What to work on
Would you transcribe the entries below, beginning at the line with "1: (160, 307, 4.11)" and ending after the line with "31: (206, 162, 4.09)", exactly, with no picture and nothing more?

Data
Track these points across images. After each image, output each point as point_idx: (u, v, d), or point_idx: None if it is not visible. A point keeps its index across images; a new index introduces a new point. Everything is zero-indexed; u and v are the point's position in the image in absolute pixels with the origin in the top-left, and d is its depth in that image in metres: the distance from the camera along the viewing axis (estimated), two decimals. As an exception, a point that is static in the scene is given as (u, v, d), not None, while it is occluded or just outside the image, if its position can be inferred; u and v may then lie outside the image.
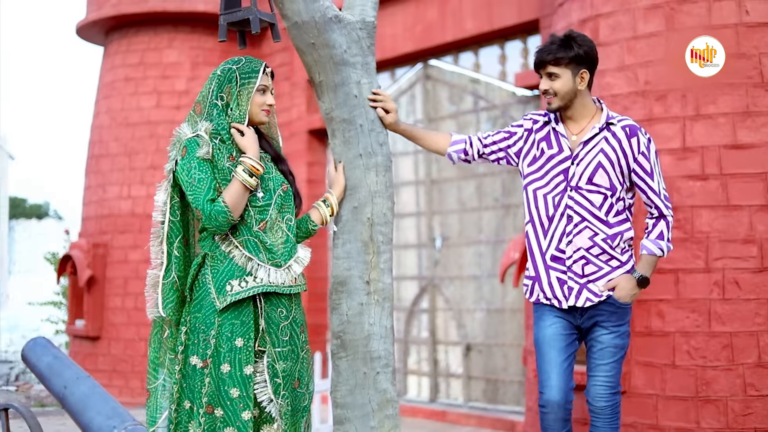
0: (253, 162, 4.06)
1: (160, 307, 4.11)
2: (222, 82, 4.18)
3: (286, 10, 4.35)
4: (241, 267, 4.07)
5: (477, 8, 10.10)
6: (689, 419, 6.52)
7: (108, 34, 13.11)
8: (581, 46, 4.59)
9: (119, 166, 12.45)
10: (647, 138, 4.68)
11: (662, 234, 4.66)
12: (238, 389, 4.05)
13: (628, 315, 4.73)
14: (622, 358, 4.75)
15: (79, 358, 12.66)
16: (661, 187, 4.66)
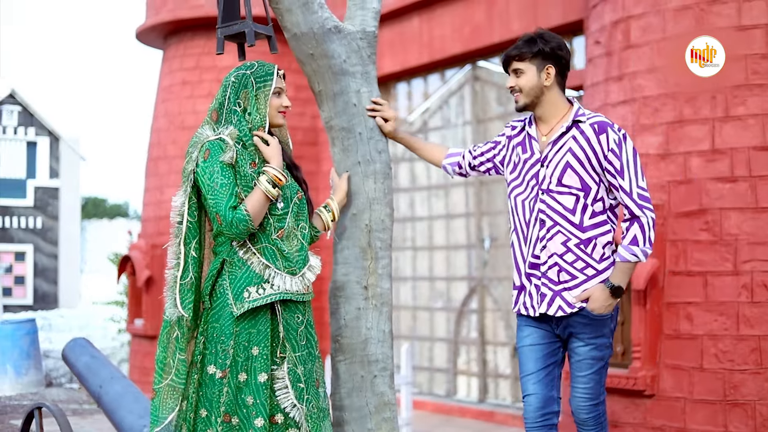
0: (277, 172, 4.11)
1: (179, 307, 4.13)
2: (238, 88, 4.24)
3: (286, 22, 4.45)
4: (259, 274, 4.11)
5: (523, 9, 10.10)
6: (717, 423, 6.49)
7: (166, 38, 13.34)
8: (547, 43, 4.49)
9: (176, 169, 12.65)
10: (621, 135, 4.44)
11: (635, 239, 4.36)
12: (252, 397, 4.11)
13: (606, 326, 4.52)
14: (602, 369, 4.55)
15: (138, 357, 12.91)
16: (634, 186, 4.38)
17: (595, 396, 4.52)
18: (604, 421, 4.58)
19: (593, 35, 7.75)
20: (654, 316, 6.76)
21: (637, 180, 4.39)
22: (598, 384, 4.53)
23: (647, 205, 4.38)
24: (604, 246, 4.47)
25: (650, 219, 4.38)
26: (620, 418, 6.95)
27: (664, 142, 6.89)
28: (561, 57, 4.51)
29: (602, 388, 4.56)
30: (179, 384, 4.17)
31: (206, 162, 4.09)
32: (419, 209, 11.94)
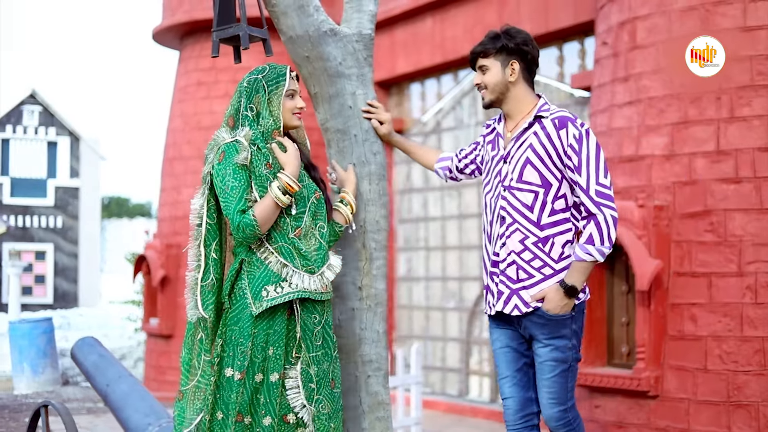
0: (290, 180, 4.11)
1: (200, 308, 4.14)
2: (250, 93, 4.25)
3: (281, 25, 4.48)
4: (277, 273, 4.13)
5: (534, 10, 10.12)
6: (720, 424, 6.49)
7: (182, 39, 13.42)
8: (512, 39, 4.39)
9: (192, 169, 12.73)
10: (583, 130, 4.27)
11: (591, 237, 4.16)
12: (263, 396, 4.14)
13: (565, 327, 4.30)
14: (566, 372, 4.33)
15: (154, 356, 13.00)
16: (592, 183, 4.20)
17: (561, 401, 4.33)
18: (576, 427, 4.39)
19: (600, 36, 7.76)
20: (658, 317, 6.77)
21: (598, 177, 4.22)
22: (564, 388, 4.34)
23: (606, 203, 4.20)
24: (563, 245, 4.31)
25: (609, 217, 4.19)
26: (624, 419, 6.96)
27: (669, 143, 6.90)
28: (526, 52, 4.42)
29: (570, 393, 4.37)
30: (206, 385, 4.18)
31: (220, 164, 4.12)
32: (432, 209, 11.96)
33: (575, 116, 4.35)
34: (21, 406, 11.06)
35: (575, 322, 4.35)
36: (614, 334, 7.36)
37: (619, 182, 7.17)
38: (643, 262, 6.71)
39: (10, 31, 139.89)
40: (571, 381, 4.37)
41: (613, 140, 7.30)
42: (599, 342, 7.36)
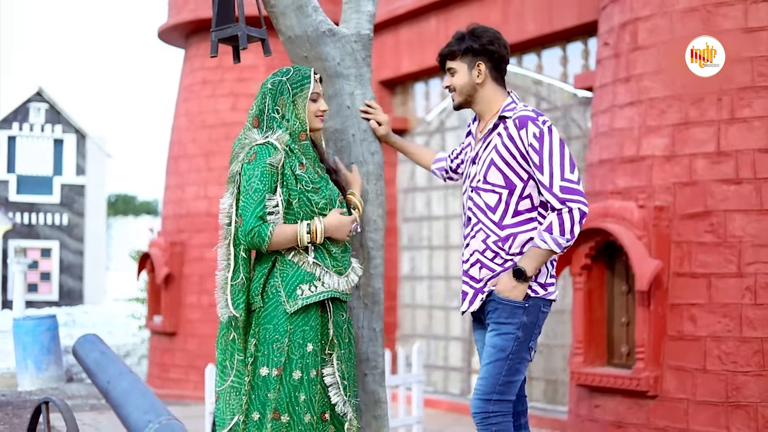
0: (320, 230, 4.13)
1: (231, 307, 4.15)
2: (275, 95, 4.24)
3: (280, 25, 4.50)
4: (310, 272, 4.15)
5: (538, 10, 10.14)
6: (719, 424, 6.50)
7: (188, 37, 13.46)
8: (477, 39, 4.34)
9: (196, 167, 12.77)
10: (545, 128, 4.21)
11: (551, 227, 4.11)
12: (304, 394, 4.15)
13: (515, 317, 4.22)
14: (502, 362, 4.21)
15: (157, 353, 13.04)
16: (556, 180, 4.14)
17: (486, 391, 4.22)
18: (494, 425, 4.22)
19: (602, 37, 7.77)
20: (658, 317, 6.78)
21: (563, 173, 4.15)
22: (494, 379, 4.21)
23: (572, 197, 4.13)
24: (524, 242, 4.26)
25: (576, 211, 4.12)
26: (624, 419, 6.97)
27: (669, 144, 6.91)
28: (492, 52, 4.37)
29: (500, 387, 4.21)
30: (240, 385, 4.18)
31: (250, 164, 4.11)
32: (436, 209, 11.98)
33: (538, 114, 4.29)
34: (24, 403, 11.10)
35: (528, 314, 4.25)
36: (614, 334, 7.38)
37: (619, 183, 7.19)
38: (643, 263, 6.72)
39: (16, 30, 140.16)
40: (507, 375, 4.22)
41: (614, 141, 7.32)
42: (599, 342, 7.38)
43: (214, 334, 12.17)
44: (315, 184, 4.21)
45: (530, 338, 4.28)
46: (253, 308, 4.19)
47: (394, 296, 12.37)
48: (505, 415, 4.25)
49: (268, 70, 12.62)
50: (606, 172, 7.35)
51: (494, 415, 4.22)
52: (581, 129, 9.88)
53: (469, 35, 4.39)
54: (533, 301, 4.27)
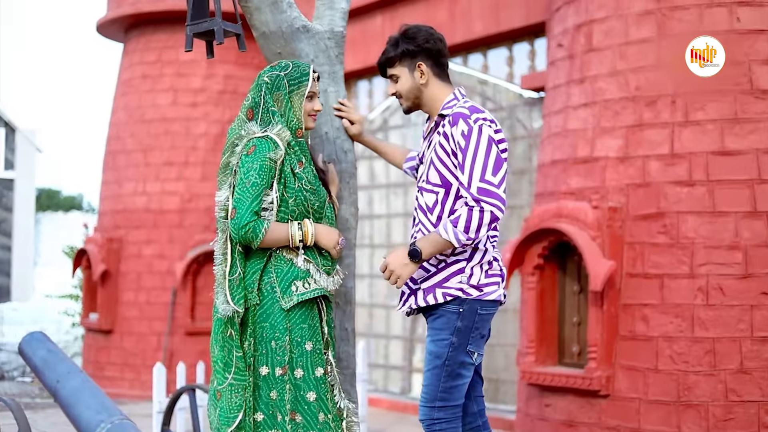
0: (312, 234, 4.08)
1: (231, 303, 4.05)
2: (271, 90, 4.16)
3: (254, 20, 4.44)
4: (305, 270, 4.11)
5: (485, 10, 10.16)
6: (671, 424, 6.57)
7: (127, 31, 13.27)
8: (411, 40, 4.27)
9: (135, 163, 12.61)
10: (476, 126, 4.11)
11: (457, 219, 4.02)
12: (314, 392, 4.10)
13: (448, 322, 4.17)
14: (440, 369, 4.18)
15: (92, 351, 12.84)
16: (475, 180, 4.06)
17: (429, 398, 4.21)
18: (439, 431, 4.22)
19: (556, 38, 7.81)
20: (610, 317, 6.84)
21: (483, 174, 4.06)
22: (434, 386, 4.19)
23: (486, 199, 4.03)
24: None
25: (487, 212, 4.03)
26: (575, 418, 7.02)
27: (623, 146, 6.97)
28: (430, 49, 4.31)
29: (441, 393, 4.19)
30: (242, 381, 4.10)
31: (248, 157, 4.03)
32: (378, 207, 11.97)
33: (474, 111, 4.19)
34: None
35: (462, 319, 4.18)
36: (565, 334, 7.42)
37: (572, 183, 7.23)
38: (597, 263, 6.77)
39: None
40: (447, 382, 4.19)
41: (567, 141, 7.36)
42: (550, 341, 7.42)
43: (151, 332, 12.09)
44: (312, 185, 4.16)
45: (467, 342, 4.20)
46: (248, 305, 4.11)
47: (334, 295, 12.30)
48: (451, 420, 4.23)
49: (209, 66, 12.53)
50: (559, 172, 7.39)
51: (439, 421, 4.21)
52: (526, 129, 9.93)
53: (402, 38, 4.33)
54: (468, 305, 4.19)
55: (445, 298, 4.18)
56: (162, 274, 12.23)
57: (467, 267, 4.22)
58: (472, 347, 4.23)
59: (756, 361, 6.45)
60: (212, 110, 12.52)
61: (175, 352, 12.04)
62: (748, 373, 6.44)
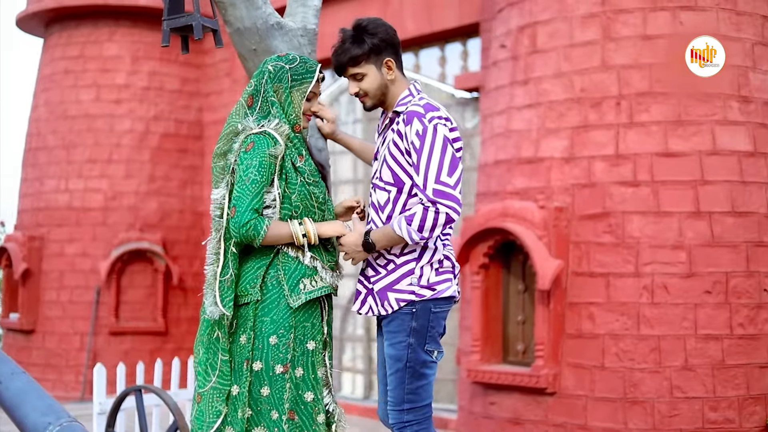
0: (315, 235, 3.94)
1: (220, 305, 3.90)
2: (273, 79, 4.01)
3: (229, 16, 4.39)
4: (312, 267, 4.00)
5: (418, 10, 10.20)
6: (617, 420, 6.68)
7: (48, 26, 13.02)
8: (374, 35, 4.07)
9: (56, 160, 12.38)
10: (430, 126, 3.97)
11: (412, 217, 3.90)
12: (312, 393, 4.02)
13: (403, 323, 4.08)
14: (402, 372, 4.08)
15: (12, 352, 12.56)
16: (430, 182, 3.92)
17: (397, 402, 4.11)
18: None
19: (498, 39, 7.87)
20: (557, 315, 6.92)
21: (439, 175, 3.92)
22: (399, 389, 4.10)
23: (442, 201, 3.91)
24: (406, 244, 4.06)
25: (443, 213, 3.91)
26: (521, 416, 7.09)
27: (569, 146, 7.06)
28: (394, 43, 4.14)
29: (408, 395, 4.11)
30: (224, 386, 3.97)
31: (247, 153, 3.90)
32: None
33: (429, 109, 4.01)
34: None
35: (416, 319, 4.09)
36: (509, 333, 7.49)
37: (517, 183, 7.30)
38: (545, 262, 6.84)
39: None
40: (411, 383, 4.10)
41: (511, 142, 7.43)
42: (495, 340, 7.48)
43: (74, 332, 11.87)
44: (315, 177, 4.06)
45: (425, 341, 4.13)
46: (246, 301, 3.98)
47: (261, 294, 12.24)
48: (422, 422, 4.17)
49: (134, 62, 12.37)
50: (503, 172, 7.45)
51: (410, 423, 4.15)
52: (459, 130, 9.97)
53: (364, 34, 4.11)
54: (421, 305, 4.10)
55: (399, 305, 4.07)
56: (85, 273, 12.03)
57: (417, 267, 4.10)
58: (430, 346, 4.15)
59: (700, 359, 6.59)
60: (137, 107, 12.36)
61: (98, 353, 11.86)
62: (693, 370, 6.58)
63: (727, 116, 6.82)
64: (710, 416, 6.56)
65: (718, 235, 6.70)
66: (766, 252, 6.79)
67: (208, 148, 12.71)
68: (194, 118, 12.75)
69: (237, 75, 12.31)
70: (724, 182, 6.75)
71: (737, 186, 6.76)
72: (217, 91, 12.66)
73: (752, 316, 6.69)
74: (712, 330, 6.63)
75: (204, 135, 12.78)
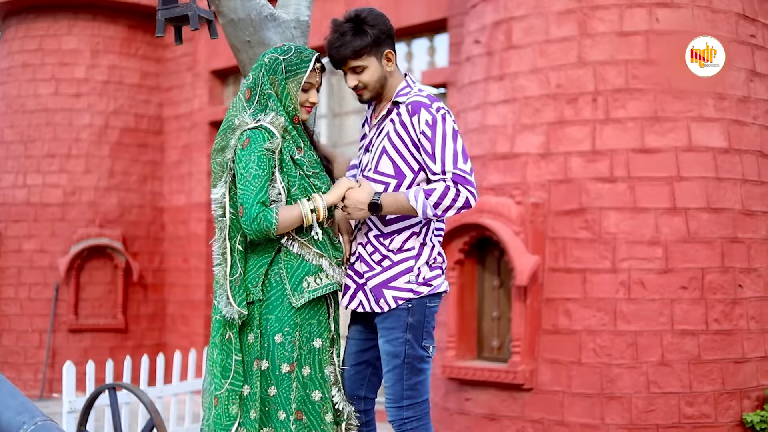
0: (323, 208, 3.89)
1: (234, 304, 3.85)
2: (269, 72, 3.95)
3: (223, 7, 4.31)
4: (317, 264, 3.94)
5: (385, 5, 10.13)
6: (594, 415, 6.69)
7: (6, 19, 12.80)
8: (375, 26, 3.99)
9: (14, 154, 12.19)
10: (438, 115, 3.95)
11: (431, 191, 3.87)
12: (319, 391, 3.97)
13: (399, 320, 4.04)
14: (400, 368, 4.03)
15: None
16: (449, 168, 3.91)
17: (396, 399, 4.06)
18: (411, 430, 4.09)
19: (472, 34, 7.85)
20: (533, 311, 6.92)
21: (455, 161, 3.90)
22: (398, 386, 4.05)
23: (465, 186, 3.90)
24: (406, 239, 4.06)
25: (462, 197, 3.89)
26: (498, 411, 7.08)
27: (545, 142, 7.06)
28: (392, 35, 4.07)
29: (407, 392, 4.05)
30: (238, 387, 3.91)
31: (244, 150, 3.83)
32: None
33: (433, 100, 4.00)
34: None
35: (413, 315, 4.06)
36: (484, 329, 7.47)
37: (493, 179, 7.28)
38: (522, 258, 6.83)
39: None
40: (409, 379, 4.05)
41: (486, 137, 7.41)
42: (470, 336, 7.46)
43: (32, 329, 11.71)
44: (315, 169, 3.99)
45: (422, 337, 4.10)
46: (251, 300, 3.92)
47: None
48: (421, 418, 4.13)
49: (93, 56, 12.21)
50: (477, 167, 7.43)
51: (409, 420, 4.10)
52: (427, 125, 9.95)
53: (365, 25, 3.99)
54: (416, 301, 4.07)
55: (397, 303, 4.04)
56: (44, 270, 11.85)
57: (416, 266, 4.07)
58: (426, 341, 4.12)
59: (676, 354, 6.62)
60: (96, 101, 12.20)
61: (58, 350, 11.70)
62: (669, 365, 6.61)
63: (702, 113, 6.85)
64: (687, 411, 6.59)
65: (694, 231, 6.73)
66: (741, 248, 6.84)
67: (168, 143, 12.60)
68: (154, 113, 12.61)
69: (198, 69, 12.20)
70: (700, 178, 6.79)
71: (712, 182, 6.80)
72: (178, 86, 12.54)
73: (727, 312, 6.73)
74: (688, 325, 6.66)
75: (164, 130, 12.65)
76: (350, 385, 4.19)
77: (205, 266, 11.97)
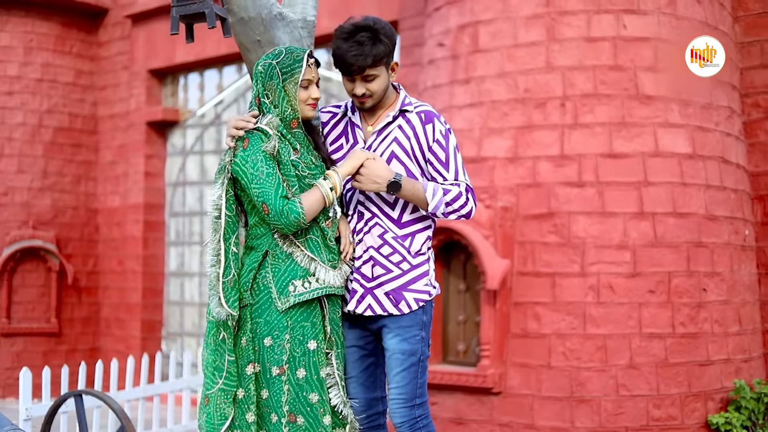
0: (340, 182, 3.91)
1: (225, 306, 3.85)
2: (264, 80, 3.96)
3: (233, 5, 4.22)
4: (304, 267, 3.93)
5: (335, 6, 10.08)
6: (564, 419, 6.72)
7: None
8: (389, 36, 4.05)
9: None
10: (446, 127, 4.12)
11: (449, 191, 4.01)
12: (317, 394, 3.94)
13: (417, 317, 4.11)
14: (416, 366, 4.10)
15: None
16: (461, 178, 4.08)
17: (409, 398, 4.11)
18: (423, 428, 4.15)
19: (435, 37, 7.84)
20: (502, 315, 6.93)
21: (465, 173, 4.11)
22: (412, 384, 4.12)
23: (472, 199, 4.10)
24: (423, 242, 4.14)
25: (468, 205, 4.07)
26: (465, 416, 7.07)
27: (513, 146, 7.07)
28: (395, 44, 4.13)
29: (419, 390, 4.14)
30: (231, 387, 3.91)
31: (246, 151, 3.85)
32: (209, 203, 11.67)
33: (437, 112, 4.20)
34: None
35: (426, 312, 4.17)
36: (449, 332, 7.46)
37: (459, 182, 7.28)
38: (492, 262, 6.84)
39: None
40: (422, 377, 4.16)
41: (451, 141, 7.40)
42: (435, 339, 7.43)
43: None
44: (311, 170, 3.98)
45: (429, 335, 4.23)
46: (243, 304, 3.93)
47: (160, 293, 11.96)
48: (428, 416, 4.21)
49: (26, 53, 11.92)
50: (442, 171, 7.41)
51: (421, 417, 4.16)
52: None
53: (381, 35, 4.04)
54: (429, 302, 4.18)
55: (419, 305, 4.12)
56: (-25, 272, 11.54)
57: (430, 269, 4.21)
58: (430, 340, 4.25)
59: (644, 357, 6.70)
60: (29, 99, 11.90)
61: (-12, 355, 11.40)
62: (638, 368, 6.68)
63: (668, 119, 6.94)
64: (654, 413, 6.67)
65: (661, 235, 6.82)
66: (705, 252, 6.94)
67: (103, 143, 12.36)
68: (89, 112, 12.36)
69: (135, 68, 11.99)
70: (666, 183, 6.87)
71: (678, 187, 6.89)
72: (113, 85, 12.30)
73: (693, 315, 6.83)
74: (655, 329, 6.74)
75: (98, 129, 12.40)
76: (364, 391, 4.21)
77: (141, 269, 11.77)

Response to this task
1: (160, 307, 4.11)
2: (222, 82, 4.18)
3: (286, 10, 4.35)
4: (241, 267, 4.07)
5: (477, 8, 10.10)
6: (689, 419, 6.52)
7: (108, 34, 13.11)
8: (581, 46, 4.59)
9: (119, 166, 12.45)
10: (647, 138, 4.68)
11: (662, 234, 4.66)
12: (238, 389, 4.05)
13: (628, 315, 4.73)
14: (622, 358, 4.75)
15: (79, 358, 12.66)
16: (661, 187, 4.66)
0: (277, 172, 4.11)
1: (179, 307, 4.13)
2: (238, 88, 4.24)
3: (286, 22, 4.45)
4: (259, 274, 4.11)
5: (523, 9, 10.10)
6: (717, 423, 6.49)
7: (166, 38, 13.34)
8: (547, 43, 4.49)
9: (176, 169, 12.65)
10: (621, 135, 4.44)
11: (635, 239, 4.36)
12: (252, 397, 4.11)
13: (606, 326, 4.52)
14: (602, 369, 4.55)
15: (138, 357, 12.91)
16: (634, 186, 4.38)
17: (595, 396, 4.52)
18: (604, 421, 4.58)
19: (593, 35, 7.75)
20: (654, 316, 6.76)
21: (637, 180, 4.39)
22: (598, 384, 4.53)
23: (647, 205, 4.38)
24: (604, 246, 4.47)
25: (650, 219, 4.38)
26: (620, 418, 6.95)
27: (664, 142, 6.89)
28: (561, 57, 4.51)
29: (602, 388, 4.56)
30: (179, 384, 4.17)
31: (206, 162, 4.09)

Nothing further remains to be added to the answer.